Entre anarquistas, la relación entre imprenta y movimiento es tan vieja o más que el propio movimiento. Si la Internacional llegó a formalizar contacto con los núcleos de obreros de avanzada fue gracias a la labor de personajes tan fundamentales como desconocidos en la épica revolucionaria, como Tomás González Morago. Un grabador, corresponsal de Bakunin, que supo desde su taller rodear al enviado de la Internacional Fanelli en su visita madrileña de quienes serían el pilar local del movimiento obrero organizado. Por su parte, Rafael Farga i Pellicer, dibujante y tipógrafo, fue figura esencial para que se formalizara la alianza en el congreso fundacional de la Internacional de Barcelona en 1870, que presidió.
Detrás del movimiento entonces, e incluso antes de él, encontramos gente que, apostada en el oficio de impresor, ha posibilitado que colectivos y personas se encuentren y que no pocos proyectos puedan llegar a florecer. Fue el caso de la Imprenta Luna de Bilbao, en pie desde mediados de los ochenta para desaparecer discretamente con la pasada década. Una imprenta que nacía desde el impulso de dos jóvenes libertarios trabajadores de las artes gráficas despedidos de otro taller, y que contaba con las tareas de agitación de la secretaría de propaganda de la CNT bilbaína. Una imprenta que tomaba el nombre de otra experiencia colectiva, la imprenta homónima en Amsterdam, que daba trabajo a compañeros locales y cobertura informal a una populosa flota de exiliados provenientes de la variada izquierda antiautoritaria en guerra contra el statu quo.
A su manera, la imprenta bilbaína adoptó aquel común espíritu Luna, y con el impulso de los compañeros que la pusieron en marcha y que serían siempre su columna vertebral, acogió como peones informales o como pequeña industria auxiliar a muchos otros, que fueron sobreviviendo gracias a los encargos que allí llegaban. Pero si no fue despreciable aquella labor de apoyo material basada en una actividad comercial siempre reñida, por los talleres de la Imprenta Luna acabaría pasando lo más granado de los colectivos bizkainos y vascos, encontrando en su interior asesoramiento y apoyo para la realización de los más variados proyectos. Desde la pegatina con la que financiar el colectivo juvenil o de barrio hasta la revista en la que plasmar las informaciones y reflexiones del movimiento.

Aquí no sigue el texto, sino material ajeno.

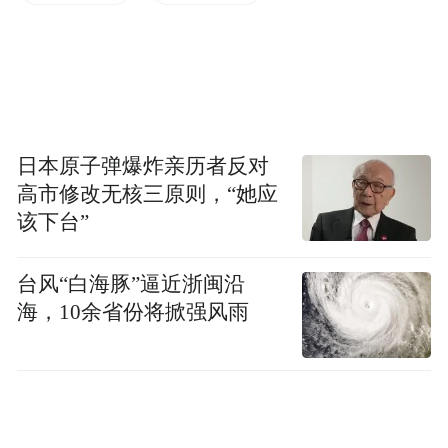
融借款合同纠纷占比超80%，区域信贷风险
压力突出。与此同时，原主发起行吉林九台
农商行自身也面临跨省管理成本高、风险管
控难度大等问题，双方合作逐渐陷入瓶颈。
日本原子弹爆炸亲历者反对
高市修改无核三原则，“她应
该下台”
台风“白海豚”逼近浙闽沿
海，10余省份将掀强风雨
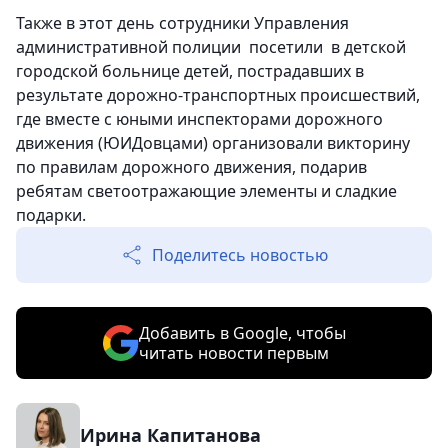
Также в этот день сотрудники Управления
административной полиции посетили в детской
городской больнице детей, пострадавших в
результате дорожно-транспортных происшествий,
где вместе с юными инспекторами дорожного
движения (ЮИДовцами) организовали викторину
по правилам дорожного движения, подарив
ребятам светоотражающие элементы и сладкие
подарки.
Поделитесь новостью
Добавить в Google, чтобы
читать новости первым
Ирина Капитанова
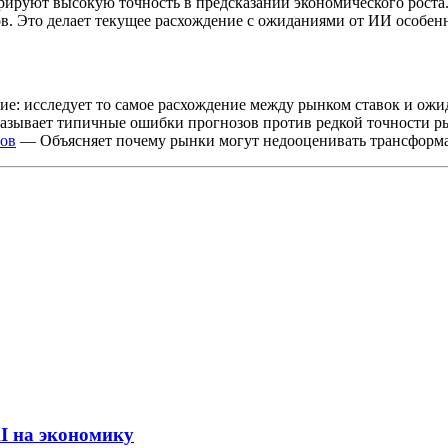
ируют высокую точность в предсказании экономического роста.
зов. Это делает текущее расхождение с ожиданиями от ИИ особе
: исследует то самое расхождение между рынком ставок и ож
азывает типичные ошибки прогнозов против редкой точности р
гов
— Объясняет почему рынки могут недооценивать трансформ
I на экономику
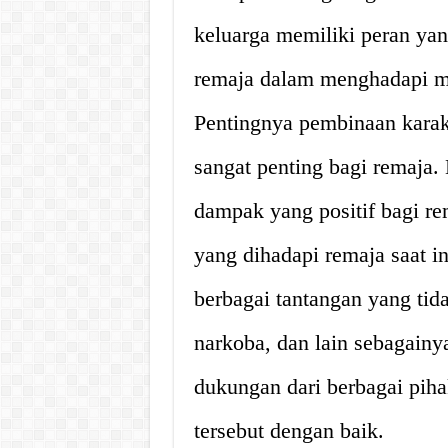
keluarga memiliki peran ya
remaja dalam menghadapi m
Pentingnya pembinaan karak
sangat penting bagi remaja
dampak yang positif bagi r
yang dihadapi remaja saat i
berbagai tantangan yang tid
narkoba, dan lain sebagainy
dukungan dari berbagai pih
tersebut dengan baik.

Los objetivos de quienes promovían aquellas propuestas de agitación encontraban siempre allí el cómo para materializar sus ideas: en Luna sabían convertir aquellos buenos propósitos en una verdadera realidad gráfica y la posibilidad de demorar su pago las convertía en un hecho. Todo gracias a una siempre exigua captación de clientes para las actividades comerciales convencionales de las artes gráficas que intentaba compensar aquella labor de financiación de hecho de muchos proyectos que posibilitaban sus grandes nombres sobre las espaldas anónimas de aquellos talleres. En cuanto a fanzines y revistas, el pacto era pagar el número cuando se fuera a imprimir el siguiente. En pegatas y demás artículos recaudatorios, cuando estos se vendieran.

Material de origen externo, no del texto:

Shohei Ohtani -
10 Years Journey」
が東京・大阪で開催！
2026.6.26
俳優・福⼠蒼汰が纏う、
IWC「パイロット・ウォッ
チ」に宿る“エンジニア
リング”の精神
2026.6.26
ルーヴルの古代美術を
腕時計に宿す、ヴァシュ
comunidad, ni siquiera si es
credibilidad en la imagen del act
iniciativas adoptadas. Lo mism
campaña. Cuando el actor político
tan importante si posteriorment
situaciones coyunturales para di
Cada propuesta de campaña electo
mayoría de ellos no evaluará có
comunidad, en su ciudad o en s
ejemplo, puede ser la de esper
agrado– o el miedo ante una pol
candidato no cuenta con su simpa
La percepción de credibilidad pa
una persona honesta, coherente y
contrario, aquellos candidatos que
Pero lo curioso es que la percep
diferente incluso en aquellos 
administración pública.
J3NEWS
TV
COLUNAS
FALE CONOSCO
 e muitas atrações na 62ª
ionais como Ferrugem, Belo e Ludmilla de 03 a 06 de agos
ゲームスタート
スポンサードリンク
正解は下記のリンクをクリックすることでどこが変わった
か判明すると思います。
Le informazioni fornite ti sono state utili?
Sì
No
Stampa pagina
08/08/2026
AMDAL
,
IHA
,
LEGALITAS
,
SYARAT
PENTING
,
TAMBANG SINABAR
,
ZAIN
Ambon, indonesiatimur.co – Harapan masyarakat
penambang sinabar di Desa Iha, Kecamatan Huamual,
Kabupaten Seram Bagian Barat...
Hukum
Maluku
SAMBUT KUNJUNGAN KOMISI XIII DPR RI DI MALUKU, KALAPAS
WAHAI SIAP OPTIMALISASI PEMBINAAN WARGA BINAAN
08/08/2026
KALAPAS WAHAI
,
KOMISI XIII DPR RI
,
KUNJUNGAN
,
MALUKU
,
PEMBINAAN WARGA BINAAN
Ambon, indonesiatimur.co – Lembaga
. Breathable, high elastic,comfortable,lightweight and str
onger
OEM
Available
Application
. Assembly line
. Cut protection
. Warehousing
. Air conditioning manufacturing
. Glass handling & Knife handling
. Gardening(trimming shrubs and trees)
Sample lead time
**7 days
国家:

Seguir los devenires de la Imprenta Luna es atender al crecimiento de las diversas propuestas emancipadoras durante los treinta años largos en que estuvo abierta. Desde los primeros balbuceos pegatineros hasta sus últimas y sesudas publicaciones en formato libro. Una labor paternal, en el mejor sentido del término, llevada a cabo desde una retaguardia discreta. La Imprenta Luna cerró sus talleres y con esas brumas se difumina la presencia de los compañeros que la sostuvieron durante tres décadas. Aunque detrás del movimiento e incluso antes de él, se adivinan sus siluetas.